The reality is that Medicare is a dead man walking as it is currently constructed, and the only way to save it is to perform massive surgery. I am not claiming that Ryan's surgery is the best surgery, but it is the only actual solution that has been presented. You could easily present a tax solution and it would at least be a real solution that people could vote on. But lets not pretend that Obama is offering life for Medicare. He is putting a bandaid on a heart attack (so is Romney in reality). Ryan sharpens up the scalpels and goes to fix the problem. Disagree with his methods but at least he is addressing the real issue.

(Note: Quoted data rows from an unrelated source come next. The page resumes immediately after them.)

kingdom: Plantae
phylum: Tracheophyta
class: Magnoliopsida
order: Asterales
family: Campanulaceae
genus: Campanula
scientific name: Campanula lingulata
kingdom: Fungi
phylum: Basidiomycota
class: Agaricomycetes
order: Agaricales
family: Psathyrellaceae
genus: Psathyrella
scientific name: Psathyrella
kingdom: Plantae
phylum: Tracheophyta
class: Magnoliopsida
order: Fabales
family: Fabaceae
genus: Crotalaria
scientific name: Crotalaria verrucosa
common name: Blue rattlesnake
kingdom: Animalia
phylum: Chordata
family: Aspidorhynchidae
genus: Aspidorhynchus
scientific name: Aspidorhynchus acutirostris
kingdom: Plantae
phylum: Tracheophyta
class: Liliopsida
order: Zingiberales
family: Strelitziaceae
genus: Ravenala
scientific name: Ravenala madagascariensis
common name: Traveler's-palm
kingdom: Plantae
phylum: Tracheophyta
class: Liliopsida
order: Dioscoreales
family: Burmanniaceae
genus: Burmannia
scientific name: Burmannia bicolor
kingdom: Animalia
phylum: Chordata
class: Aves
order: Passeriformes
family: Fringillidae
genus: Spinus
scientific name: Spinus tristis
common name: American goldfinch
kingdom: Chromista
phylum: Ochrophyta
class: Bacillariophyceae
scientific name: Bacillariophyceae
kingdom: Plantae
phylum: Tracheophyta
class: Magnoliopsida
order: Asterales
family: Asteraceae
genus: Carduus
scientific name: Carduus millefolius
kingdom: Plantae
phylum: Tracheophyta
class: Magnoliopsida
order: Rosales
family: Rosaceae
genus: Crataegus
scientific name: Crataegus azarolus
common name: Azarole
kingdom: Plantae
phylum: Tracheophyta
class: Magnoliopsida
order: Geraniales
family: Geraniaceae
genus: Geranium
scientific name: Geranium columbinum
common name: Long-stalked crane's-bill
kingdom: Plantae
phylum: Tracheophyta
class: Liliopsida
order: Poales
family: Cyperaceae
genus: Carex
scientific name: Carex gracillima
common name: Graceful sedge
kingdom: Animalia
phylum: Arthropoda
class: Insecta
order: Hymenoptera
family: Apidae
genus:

I think I'd rather put a band-aid on my heart attack than trust the wrong doctor to operate.
 
I don't know why you say it isn't a ponzi scheme. It pretty much is, except the benefits are going to the people who paid in, but the structure is a failing structure because it is dependent on a constant flow or a growing flow of people paying into the system, which is the basic tenant of a ponzi scheme.

Medicare needs to be structurally reformatted to be able to handle the ebbs and flows of population shifts. Until that happens we will continue to be pushing the problem a few years down the road until eventually it runs out of money.

I find it's generally counterproductive to outright call any social insurance program a Ponzi scheme, even if those are the mechanics it uses. A Ponzi scheme has to be a Ponzi scheme, Medicare is just set up like one at this point in time.
 
I think I'd rather put a band-aid on my heart attack than trust the wrong doctor to operate.

+1. One of the good things about kicking the can down the road is that we're stuck on that road. We'll have to deal with it at some point, and I don't have a problem with granting future generations the right to make those decisions themselves.
 
I find it's generally counterproductive to outright call any social insurance program a Ponzi scheme, even if those are the mechanics it uses. A Ponzi scheme has to be a Ponzi scheme, Medicare is just set up like one at this point in time.

Which part of medicare is a functional Ponzi scheme? How would you set it up?